**Task statement:**
Count the lines in the records that contain the word "rozpoznajesz", and give only the number.

**Data in this exercise:**
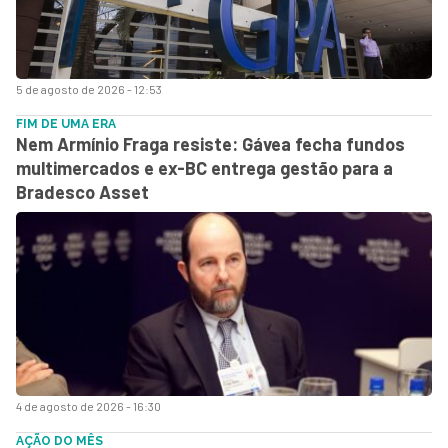
5 de agosto de 2026 - 12:53
FIM DE UMA ERA
Nem Armínio Fraga resiste: Gávea fecha fundos
multimercados e ex-BC entrega gestão para a
Bradesco Asset
4 de agosto de 2026 - 16:30
AÇÃO DO MÊS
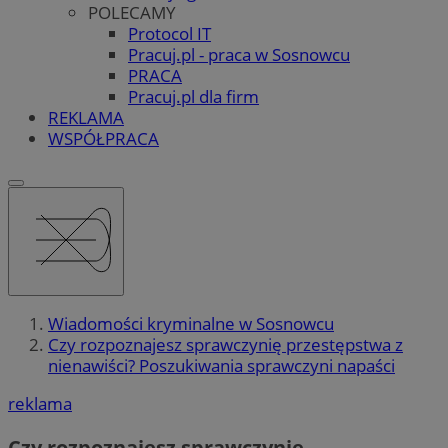
POLECAMY
Protocol IT
Pracuj.pl - praca w Sosnowcu
PRACA
Pracuj.pl dla firm
REKLAMA
WSPÓŁPRACA
Wiadomości kryminalne w Sosnowcu
Czy rozpoznajesz sprawczynię przestępstwa z
nienawiści? Poszukiwania sprawczyni napaści
reklama
Czy rozpoznajesz sprawczynię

**Written solution:**
2